- Study text:
....................
Vladimir Nazlymov

Personal information
- Native name: Владимир Аливерович Назлымов
- Full name: Vladimir Aliverovich Nazlymov
- Nationality: Soviet-born
- Born: 1 November 1945 (age 80) Makhachkala, Daghestan, Russian SFSR, Soviet Union
- Height: 5 ft 9 in (1.75 m)
- Weight: 161 lb (73 kg)
- Children: Vitali Nazlymov
- Relative: Tatiana Nazlymov (granddaughter) Andrei Nazlymov (grandson)

Sport
- Country: Soviet Union
- Sport: Fencing
- Event: Sabre
- Club: Moscow Central Army Sports Club

Medal record
Men's fencing
Representing Soviet Union
Olympic Games
| Gold medal – first place | 1968 Mexico City | Team sabre |
| Gold medal – first place | 1976 Montreal | Team sabre |
| Gold medal – first place | 1980 Moscow | Team sabre |
| Silver medal – second place | 1972 Munich | Team sabre |
| Silver medal – second place | 1976 Montreal | Individual sabre |
| Bronze medal – third place | 1972 Munich | Individual sabre |
World Championships
| Gold medal – first place | 1967 Montreal | Team sabre |
| Gold medal – first place | 1969 Havana | Team sabre |
| Gold medal – first place | 1970 Ankara | Team sabre |
| Gold medal – first place | 1971 Vienna | Team sabre |
| Gold medal – first place | 1974 Grenoble | Team sabre |
| Gold medal – first place | 1975 Budapest | Individual sabre |
| Gold medal – first place | 1975 Budapest | Team sabre |
| Gold medal – first place | 1977 Buenos Aires | Team sabre |
| Gold medal – first place | 1979 Melbourne | Individual sabre |
| Gold medal – first place | 1979 Melbourne | Team sabre |
| Silver medal – second place | 1973 Gothenburg | Team sabre |
| Silver medal – second place | 1977 Buenos Aires | Individual sabre |
| Silver medal – second place | 1978 Hamburg | Team sabre |
| Bronze medal – third place | 1970 Ankara | Individual sabre |
| Bronze medal – third place | 1973 Gothenburg | Individual sabre |
Summer Universiade
| Gold medal – first place | 1970 Turin | Team sabre |
| Gold medal – first place | 1973 Moscow | Individual sabre |
| Gold medal – first place | 1973 Moscow | Team sabre |
| Bronze medal – third place | 1970 Turin | Individual sabre |

= Vladimir Nazlymov =

Soviet fencer

Vladimir Aliverovich Nazlymov (born November 1, 1945; Владимир Аливерович Назлымов) is a former sabre fencer, and coach for the USSR and later the United States, to which he moved in 1991, of Crimean Tatar origin. He won three team Olympic sabre gold medals, and was the head coach of the Soviet Union Military Fencing Team for 14 years. He then coached in the United States, notably for Ohio State University, from which he retired in lieu of termination during an NCAA investigation that found him guilty of aggravated level I violations, sanctioned him, and vacated a number of records of the team and its members. He now serves as a coach at the Nazlymov Fencing Foundation, which was founded by his son and daughter-in-law.

==Early years==
Nazlymov was born in Makhachkala, Daghestan, Russian SFSR, Soviet Union, to a Crimean Tatar family. He said in an interview that when he was a child, he was "not a nice kid," and was constantly in trouble.
....................
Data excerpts

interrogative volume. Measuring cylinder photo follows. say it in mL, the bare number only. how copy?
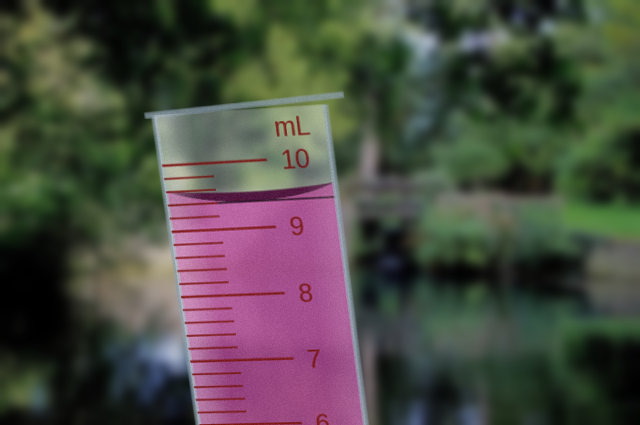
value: 9.4
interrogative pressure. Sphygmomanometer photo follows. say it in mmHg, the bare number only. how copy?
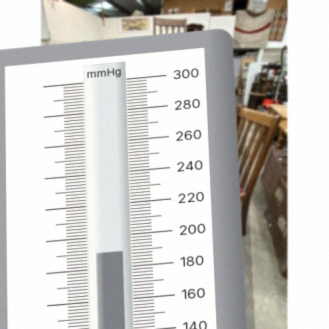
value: 190
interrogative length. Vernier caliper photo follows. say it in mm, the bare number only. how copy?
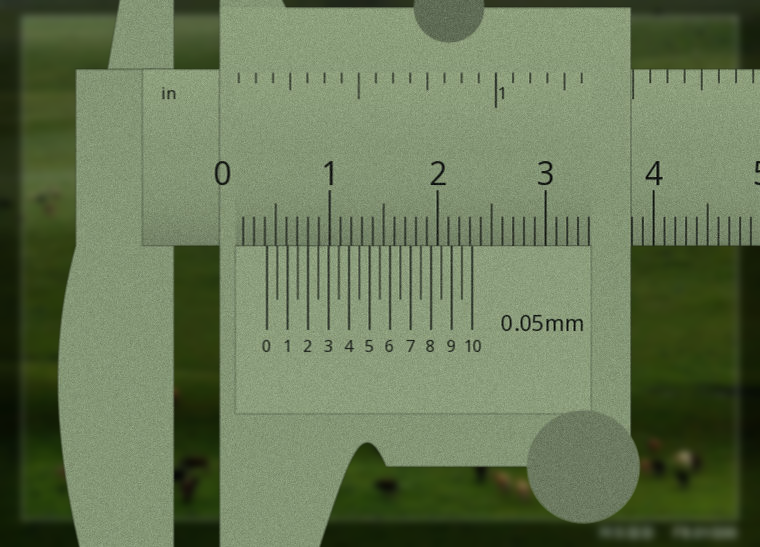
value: 4.2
....................
Quote the Vladimir Nazlymov profile above from "Vladimir Aliverovich Nazlymov (born" to "son and daughter-in-law.".

Vladimir Aliverovich Nazlymov (born November 1, 1945; Владимир Аливерович Назлымов) is a former sabre fencer, and coach for the USSR and later the United States, to which he moved in 1991, of Crimean Tatar origin. He won three team Olympic sabre gold medals, and was the head coach of the Soviet Union Military Fencing Team for 14 years. He then coached in the United States, notably for Ohio State University, from which he retired in lieu of termination during an NCAA investigation that found him guilty of aggravated level I violations, sanctioned him, and vacated a number of records of the team and its members. He now serves as a coach at the Nazlymov Fencing Foundation, which was founded by his son and daughter-in-law.